====== Material supplied

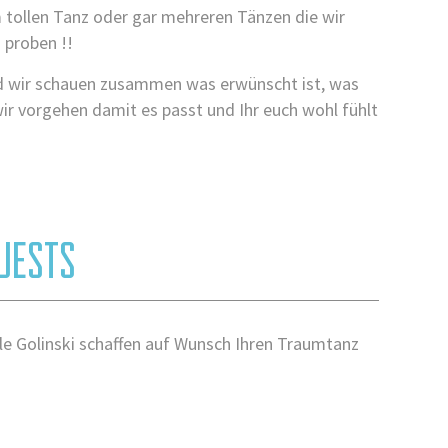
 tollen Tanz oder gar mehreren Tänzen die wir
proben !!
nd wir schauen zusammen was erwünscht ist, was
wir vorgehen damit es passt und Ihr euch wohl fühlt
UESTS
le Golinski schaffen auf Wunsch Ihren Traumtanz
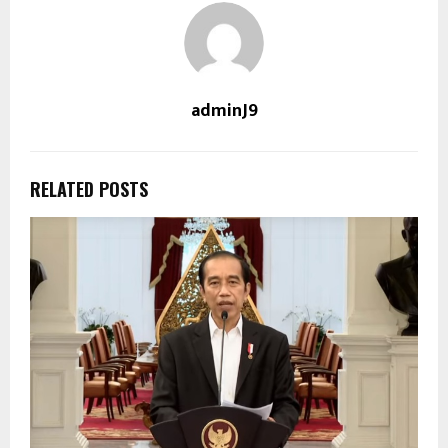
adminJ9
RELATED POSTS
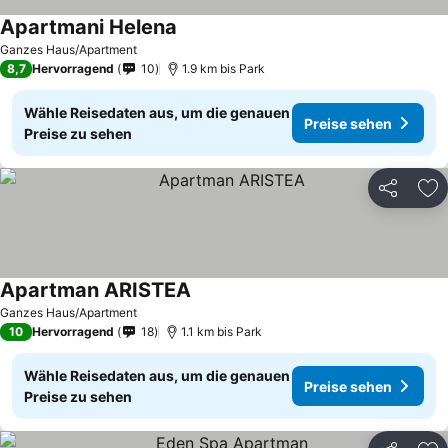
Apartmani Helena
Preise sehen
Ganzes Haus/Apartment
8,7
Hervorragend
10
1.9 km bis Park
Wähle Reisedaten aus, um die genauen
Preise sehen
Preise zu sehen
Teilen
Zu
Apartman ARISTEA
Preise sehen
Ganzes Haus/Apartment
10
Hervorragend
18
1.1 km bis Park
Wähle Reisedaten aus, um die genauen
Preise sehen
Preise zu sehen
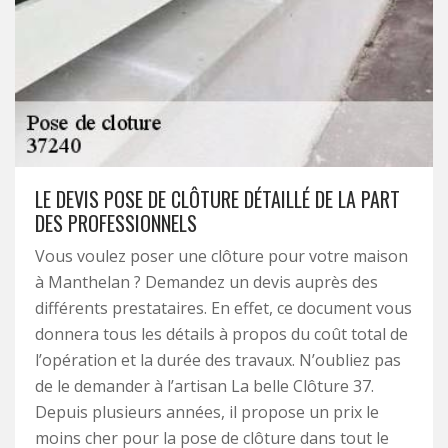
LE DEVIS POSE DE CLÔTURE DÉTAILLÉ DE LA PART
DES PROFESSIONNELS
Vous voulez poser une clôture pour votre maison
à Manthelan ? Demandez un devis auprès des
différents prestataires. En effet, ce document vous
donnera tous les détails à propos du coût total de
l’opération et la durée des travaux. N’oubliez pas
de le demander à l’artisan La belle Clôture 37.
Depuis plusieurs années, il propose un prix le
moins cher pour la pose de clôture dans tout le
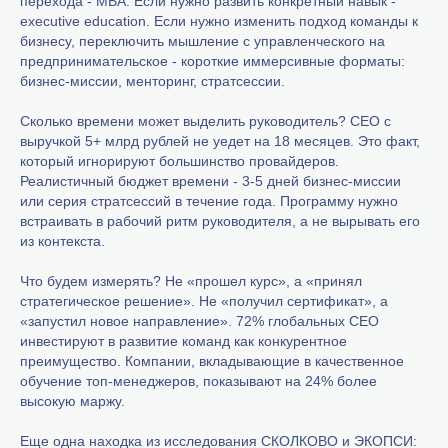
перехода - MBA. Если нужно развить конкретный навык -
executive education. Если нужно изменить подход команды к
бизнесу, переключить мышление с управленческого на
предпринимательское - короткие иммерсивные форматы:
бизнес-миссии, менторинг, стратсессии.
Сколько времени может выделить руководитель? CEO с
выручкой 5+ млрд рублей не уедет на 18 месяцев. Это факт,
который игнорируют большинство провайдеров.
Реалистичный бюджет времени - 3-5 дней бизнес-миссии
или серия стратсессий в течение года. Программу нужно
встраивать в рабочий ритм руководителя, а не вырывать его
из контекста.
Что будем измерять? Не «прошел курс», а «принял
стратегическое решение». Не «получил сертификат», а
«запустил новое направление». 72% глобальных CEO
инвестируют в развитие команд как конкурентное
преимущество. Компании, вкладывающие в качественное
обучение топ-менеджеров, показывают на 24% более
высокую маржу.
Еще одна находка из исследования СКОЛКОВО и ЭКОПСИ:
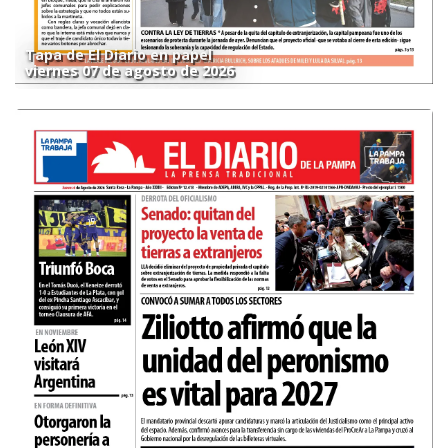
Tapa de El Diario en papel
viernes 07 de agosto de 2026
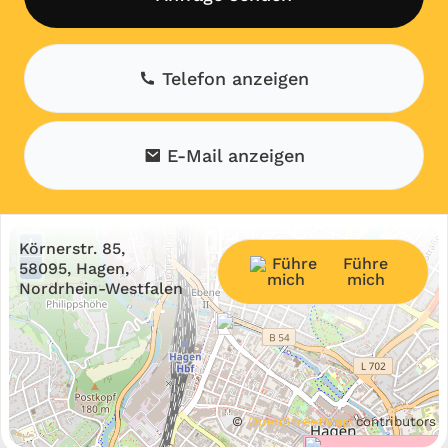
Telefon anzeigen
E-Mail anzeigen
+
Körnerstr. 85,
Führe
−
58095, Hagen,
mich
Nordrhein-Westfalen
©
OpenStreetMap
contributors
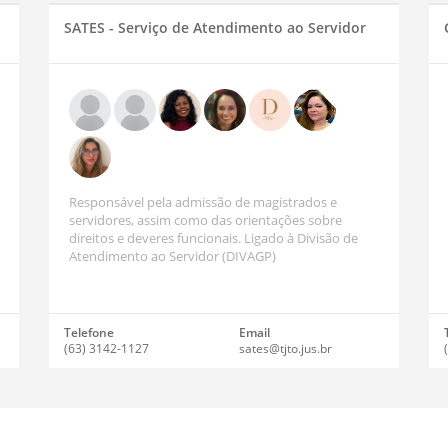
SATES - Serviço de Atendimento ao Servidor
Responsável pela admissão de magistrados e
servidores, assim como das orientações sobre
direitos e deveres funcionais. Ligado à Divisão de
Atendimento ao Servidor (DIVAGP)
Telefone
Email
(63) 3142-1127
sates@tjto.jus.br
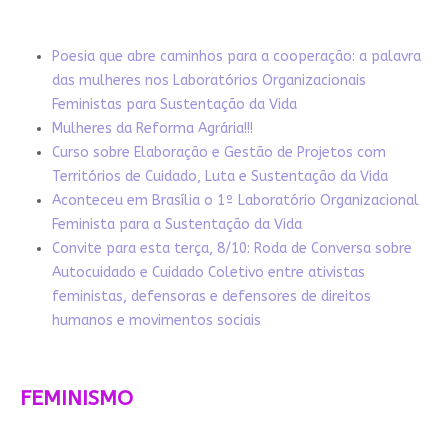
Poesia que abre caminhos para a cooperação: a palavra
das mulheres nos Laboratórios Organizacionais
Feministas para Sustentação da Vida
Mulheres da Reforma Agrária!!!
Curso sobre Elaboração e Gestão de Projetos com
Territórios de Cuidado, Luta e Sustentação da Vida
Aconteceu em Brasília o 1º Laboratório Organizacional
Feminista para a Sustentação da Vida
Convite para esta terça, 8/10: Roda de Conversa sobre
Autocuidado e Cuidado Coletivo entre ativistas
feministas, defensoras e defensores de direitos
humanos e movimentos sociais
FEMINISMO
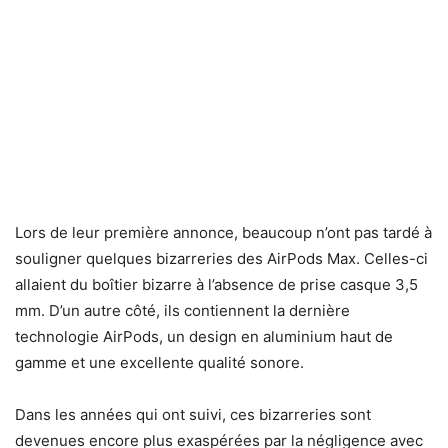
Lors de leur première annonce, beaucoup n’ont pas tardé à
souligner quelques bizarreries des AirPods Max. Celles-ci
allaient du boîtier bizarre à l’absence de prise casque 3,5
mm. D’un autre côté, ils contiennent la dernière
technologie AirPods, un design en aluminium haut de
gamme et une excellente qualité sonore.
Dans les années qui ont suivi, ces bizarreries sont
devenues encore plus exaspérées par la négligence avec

============
====== Material supplied

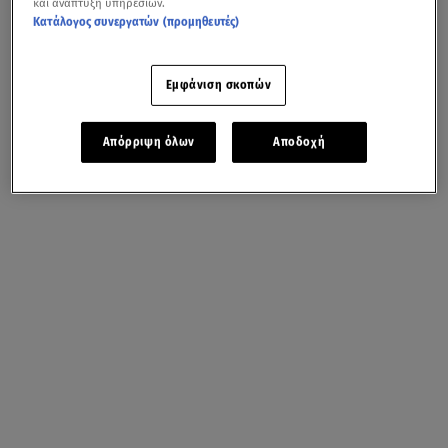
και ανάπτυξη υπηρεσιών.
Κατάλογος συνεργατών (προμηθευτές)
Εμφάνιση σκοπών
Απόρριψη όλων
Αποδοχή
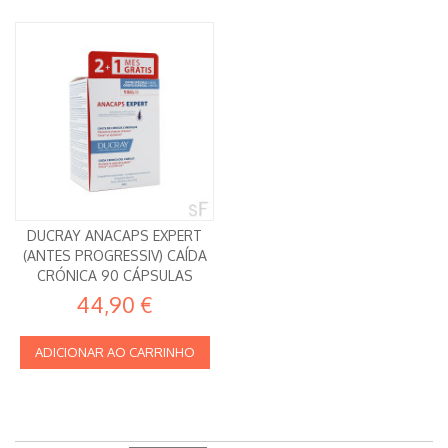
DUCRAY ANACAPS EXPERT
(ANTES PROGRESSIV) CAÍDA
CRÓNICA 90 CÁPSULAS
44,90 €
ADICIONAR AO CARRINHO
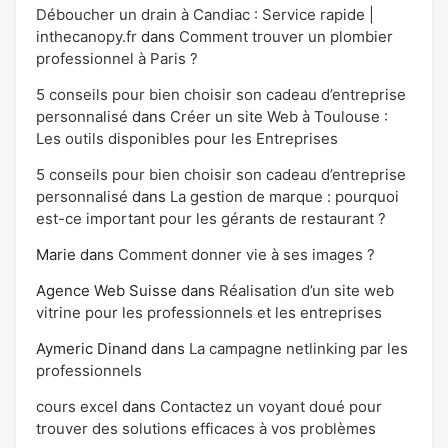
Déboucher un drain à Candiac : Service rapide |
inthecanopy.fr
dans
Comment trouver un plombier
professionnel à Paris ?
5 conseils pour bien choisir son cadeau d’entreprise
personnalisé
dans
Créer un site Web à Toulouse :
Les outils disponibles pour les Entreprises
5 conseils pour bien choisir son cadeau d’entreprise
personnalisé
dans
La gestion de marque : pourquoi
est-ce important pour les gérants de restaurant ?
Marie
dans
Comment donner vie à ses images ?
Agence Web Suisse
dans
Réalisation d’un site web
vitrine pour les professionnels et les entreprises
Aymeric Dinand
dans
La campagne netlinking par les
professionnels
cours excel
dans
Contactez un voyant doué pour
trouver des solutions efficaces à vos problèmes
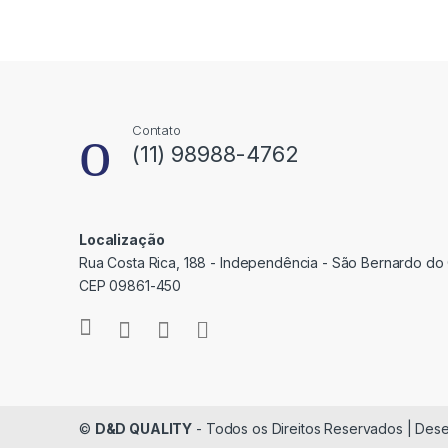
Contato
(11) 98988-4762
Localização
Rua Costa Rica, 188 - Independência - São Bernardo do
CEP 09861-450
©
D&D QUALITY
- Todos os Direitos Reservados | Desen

============
====== Material supplied

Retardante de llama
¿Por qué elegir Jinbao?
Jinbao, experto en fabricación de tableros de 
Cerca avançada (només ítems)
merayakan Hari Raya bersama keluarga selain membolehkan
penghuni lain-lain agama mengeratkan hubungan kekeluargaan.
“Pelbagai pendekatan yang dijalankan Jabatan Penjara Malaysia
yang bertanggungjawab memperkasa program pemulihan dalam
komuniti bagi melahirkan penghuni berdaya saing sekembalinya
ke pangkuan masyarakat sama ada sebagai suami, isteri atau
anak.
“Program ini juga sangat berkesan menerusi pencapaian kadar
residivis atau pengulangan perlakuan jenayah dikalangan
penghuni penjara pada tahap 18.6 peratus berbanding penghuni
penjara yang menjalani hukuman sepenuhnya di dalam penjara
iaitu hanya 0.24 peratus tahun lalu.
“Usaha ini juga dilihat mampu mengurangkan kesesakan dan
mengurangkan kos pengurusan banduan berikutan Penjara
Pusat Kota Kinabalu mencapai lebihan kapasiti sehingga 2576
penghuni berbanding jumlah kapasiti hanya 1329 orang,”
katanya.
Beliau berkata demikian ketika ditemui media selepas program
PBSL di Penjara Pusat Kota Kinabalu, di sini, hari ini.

============

• _Work instruction_: When a line in the data contains the string "para", copy that line.

• _Reply to the task_:
Poesia que abre caminhos para a cooperação: a palavra
Feministas para Sustentação da Vida
Feminista para a Sustentação da Vida
Convite para esta terça, 8/10: Roda de Conversa sobre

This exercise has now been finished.